高句麗も百済同様、新羅と唐の連合軍によって滅亡に追い込まれるのですが、その後に新羅と唐が戦争を始めると、この辺りは極めて不安定な状況になり、新羅が旧高句麗の勢力を持ち上げて傀儡の国を建てはしましたが、隙を突いて進入してくる北狄勢力などに、常にさらされていたようです。
唐が高句麗併合をあきらめて引き上げた後に、大祚栄によって渤海は建国したのですが、大氏が朝鮮民族なのかツングース系の靺鞨なのか、学者の意見は分かれているようです。

初代の祚栄は唐に冊封されるのですが、二代目の武芸が敵対した事で、脅威を感じた新羅と唐(既に和解しています)より圧力をかけられるようになって、日本に同盟を持ちかけてきます。
それでも武芸も晩年は唐に反旗を翻すのはやめて、渤海王として封せられていますので、この後は露骨な対立はなくなるようです。

ところが755年に唐で安禄山がクーデターを起こし玄宗皇帝は亡命、続く史思明の反乱で唐の国は滅茶苦茶になってしまいます。
これらの事で唐の国力は大きく削がれたようで、沿海州の方に目を向けている余裕もなくなったのかもしれません。
唐に代わる先進文化の移入元として、日本とは海を挟んで着かず離れずの友好関係を結んでいたのですが、唐滅亡の19年後の926年、契丹に滅ぼされます。

このように日本とは決して縁の浅い国ではないはずなのですが、歴史書らしきものを残していない事と、やはり場所が場所なので遺跡の調査もあまり進んでいないようです。
発掘調査については先日の番組でも取り上げていたのですが、ロシアや韓国に日本も加わって少しずつ行われているようで、これから具体的な姿が見えて行く事を期待しているところです。

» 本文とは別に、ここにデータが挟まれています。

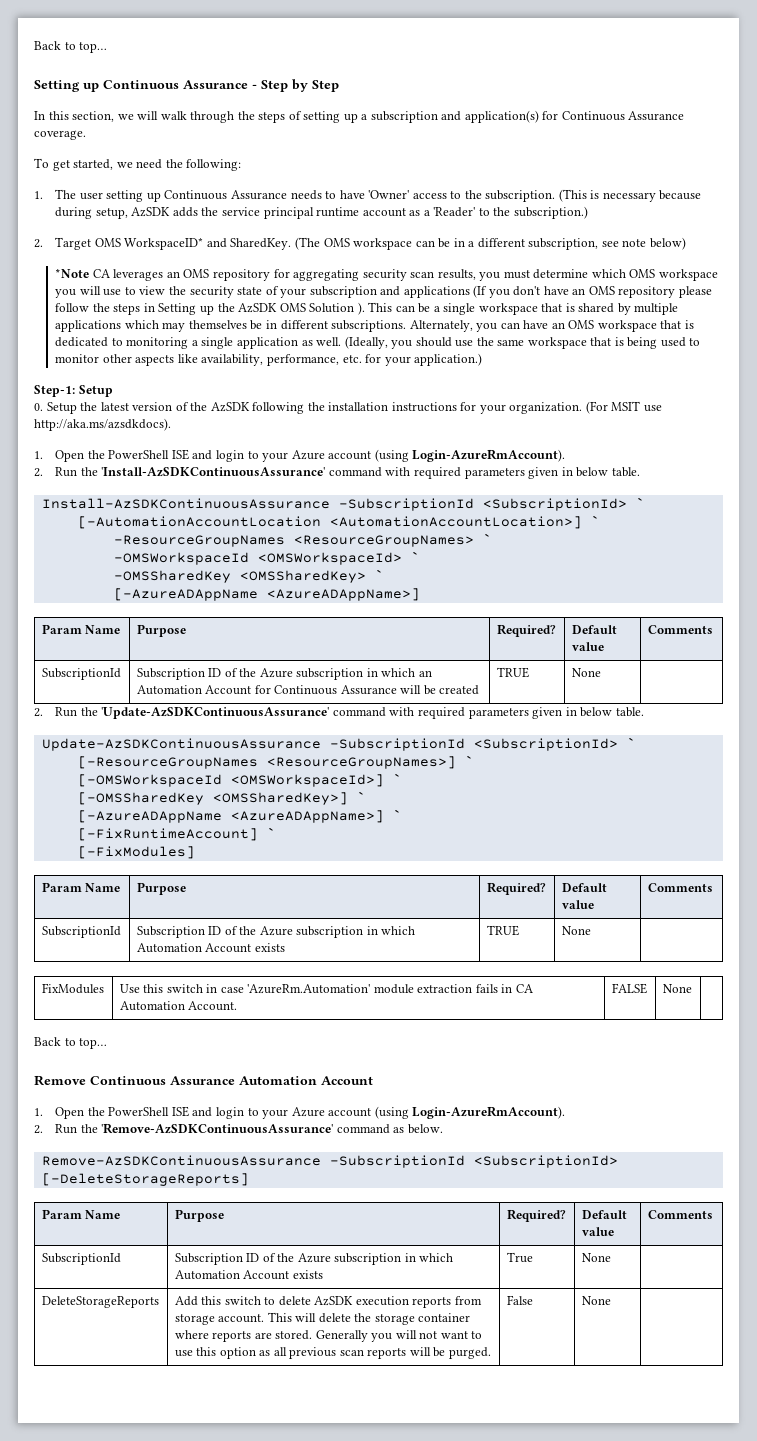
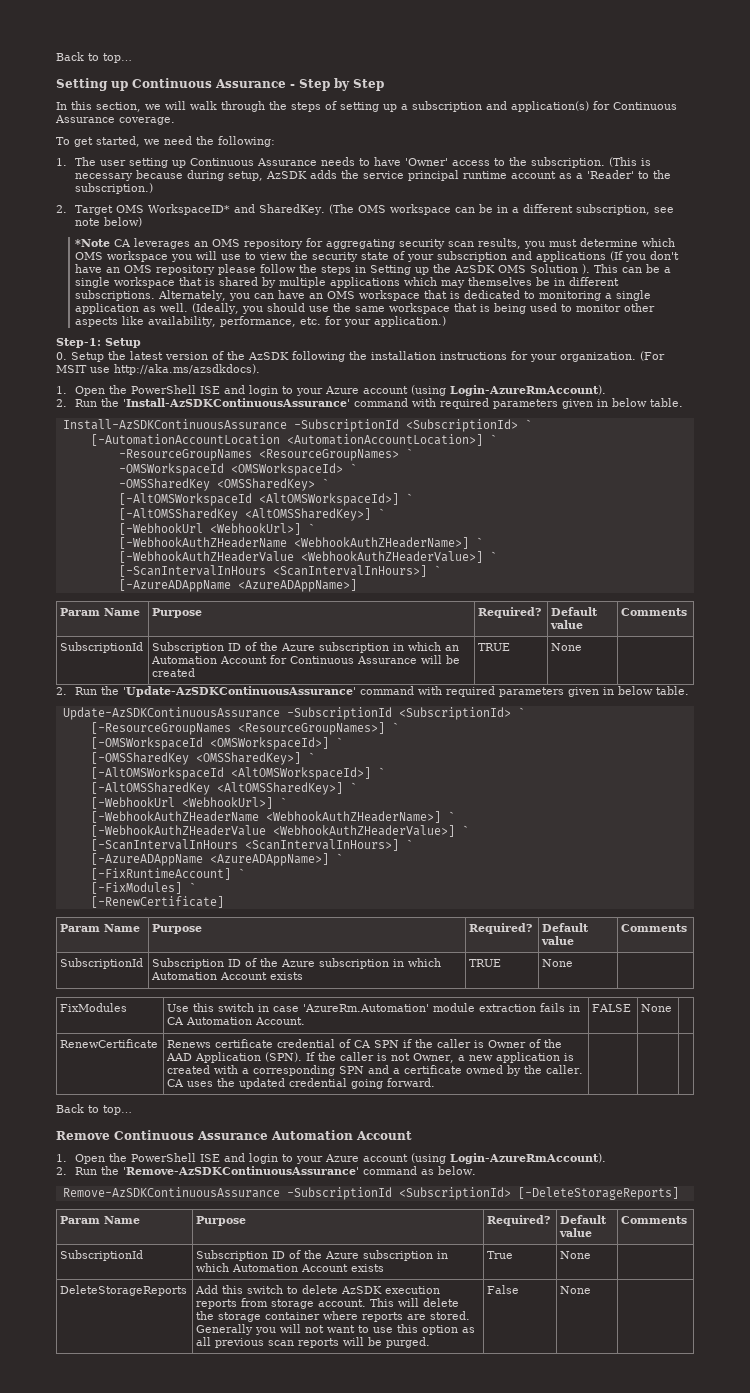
(384, 574) none -> [118,493,413,506] [118,508,385,521] [118,523,315,535] [118,537,483,549] [118,551,497,563] [118,565,441,577] // [-AltOMSWorkspaceId <AltOMSWorkspaceId>] ` // [-AltOMSSharedKey <AltOMSSharedKey>] ` // [-WebhookUrl <WebhookUrl>] ` // [-WebhookAuthZHeaderName <WebhookAuthZHeaderName>] ` // [-WebhookAuthZHeaderValue <WebhookAuthZHeaderValue>] ` // [-ScanIntervalInHours <ScanIntervalInHours>] `
(366, 796) none -> [90,767,385,780] [90,782,357,795] [90,797,287,809] [90,811,455,823] [90,825,469,837] [90,839,413,851] // [-AltOMSWorkspaceId <AltOMSWorkspaceId>] ` // [-AltOMSSharedKey <AltOMSSharedKey>] ` // [-WebhookUrl <WebhookUrl>] ` // [-WebhookAuthZHeaderName <WebhookAuthZHeaderName>] ` // [-WebhookAuthZHeaderValue <WebhookAuthZHeaderValue>] ` // [-ScanIntervalInHours <ScanIntervalInHours>] `
(195, 852) none -> [188,882,196,892] [90,896,224,908] ` // [-RenewCertificate]
(692, 988) none -> [60,1039,159,1048] [167,1039,563,1048] [166,1052,575,1063] [167,1065,584,1076] [167,1078,436,1089] // RenewCertificate | Renews certificate credential of CA SPN if the caller is Owner of the AAD Application (SPN). If the caller is not Owner, a new application is created with a corresponding SPN and a certificate owned by the caller. CA uses the updated credential going forward. | | |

渤海については具体的な概説書や研究書も少ないようで、私も奈良時代の日本に関連した程度の事しか知りませんσ(^◇^;)
三代目の王様の名前……思い出せない(@_@;)

有難うございました

渤海の初代と二代目を知っておられるだけで大したものですよ。
そんな人、私の身の周りには皆無です(笑)
詳しくご教示いただき、改めて、当時の東アジア情勢抜きに日本古代史を考えることは出来ないと言うことを痛感しました。
非常にエキサイティングです。
Re:どうもですm(__)m
渤海に限らず、東アジアの歴史は面白いです(^^ゞ
二代目の武芸が唐と敵対した原因の一端は、兄弟げんかです。

父親の祚栄が次男(だと思います)の門芸を唐に宿営させたのが発端で、すっかり唐に感化された弟の態度を怒った兄の武芸との間で対立が起こり、ついには弟は唐に亡命する羽目になります。
渤海王が日本に使節を派遣するのは、この直後の事だったと思います。

調べたのがかなり昔なので、どうもうろ覚えでいけませんね(^_^;)
もしかしたら二代目の武芸は、唐と和解しないままに亡くなったかもしれません……どうも思い出せない、いずれ調べてみましょうっと(~_~;)

でも安史の変に伴って日本が新羅征討を考えた頃には、渤海王大欽茂(この方が三代目の王様です)は唐と和解しているはずです。
今よりも情報の伝達が遥かに遅い時代とは言え、この辺りを時の太政官が全く知らないはずもなし……同盟する渤海の協力が得られないとなると、新羅征討はどこまで具体的に計画されたのか、この辺が私には疑問なんですね。